**TASK OBJECTIVE**
Transcribe the data that follows without changing a word, and omit the pictures.

---------- MATERIALS PROVIDED

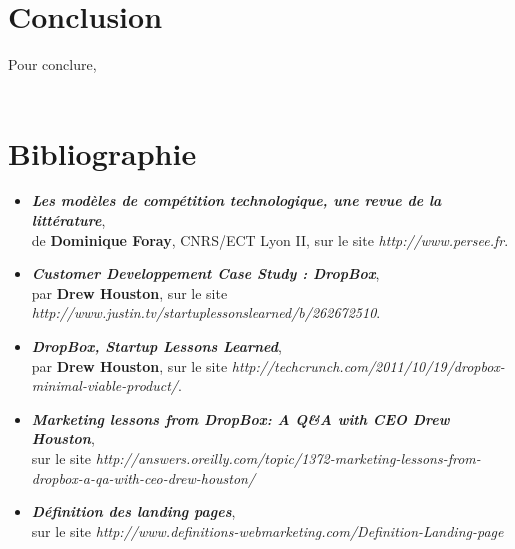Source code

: \documentclass[a4paper, 10pt]{article}
\begin{document}
\section*{Conclusion}
\indent

Pour conclure,\\ \\

\newpage
\section*{Bibliographie}
\begin{itemize}
 \item \textit{\textbf{Les modèles de compétition technologique, une revue de la littérature}},\\
de \textbf{Dominique Foray}, CNRS/ECT Lyon II, sur le site \textit{http://www.persee.fr}.
 \item \textit{\textbf{Customer Developpement Case Study : DropBox}},\\
par \textbf{Drew Houston}, sur le site \textit{http://www.justin.tv/startuplessonslearned/b/262672510}.
 \item \textit{\textbf{DropBox, Startup Lessons Learned}},\\
par \textbf{Drew Houston}, sur le site \textit{http://techcrunch.com/2011/10/19/dropbox-minimal-viable-product/}.
 \item \textit{\textbf{Marketing lessons from DropBox: A Q\&A with CEO Drew Houston}},\\
sur le site \textit{http://answers.oreilly.com/topic/1372-marketing-lessons-from-dropbox-a-qa-with-ceo-drew-houston/}
 \item \textit{\textbf{Définition des landing pages}},\\
sur le site \textit{http://www.definitions-webmarketing.com/Definition-Landing-page}
\end{itemize}
\end{document}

--------------------

**ANSWER SECTION**
Source code

: \documentclass[a4paper, 10pt]{article}
\begin{document}
\section*{Conclusion}
\indent

Pour conclure,\\ \\

\newpage
\section*{Bibliographie}
\begin{itemize}
 \item \textit{\textbf{Les modèles de compétition technologique, une revue de la littérature}},\\
de \textbf{Dominique Foray}, CNRS/ECT Lyon II, sur le site \textit{http://www.persee.fr}.
 \item \textit{\textbf{Customer Developpement Case Study : DropBox}},\\
par \textbf{Drew Houston}, sur le site \textit{http://www.justin.tv/startuplessonslearned/b/262672510}.
 \item \textit{\textbf{DropBox, Startup Lessons Learned}},\\
par \textbf{Drew Houston}, sur le site \textit{http://techcrunch.com/2011/10/19/dropbox-minimal-viable-product/}.
 \item \textit{\textbf{Marketing lessons from DropBox: A Q\&A with CEO Drew Houston}},\\
sur le site \textit{http://answers.oreilly.com/topic/1372-marketing-lessons-from-dropbox-a-qa-with-ceo-drew-houston/}
 \item \textit{\textbf{Définition des landing pages}},\\
sur le site \textit{http://www.definitions-webmarketing.com/Definition-Landing-page}
\end{itemize}
\end{document}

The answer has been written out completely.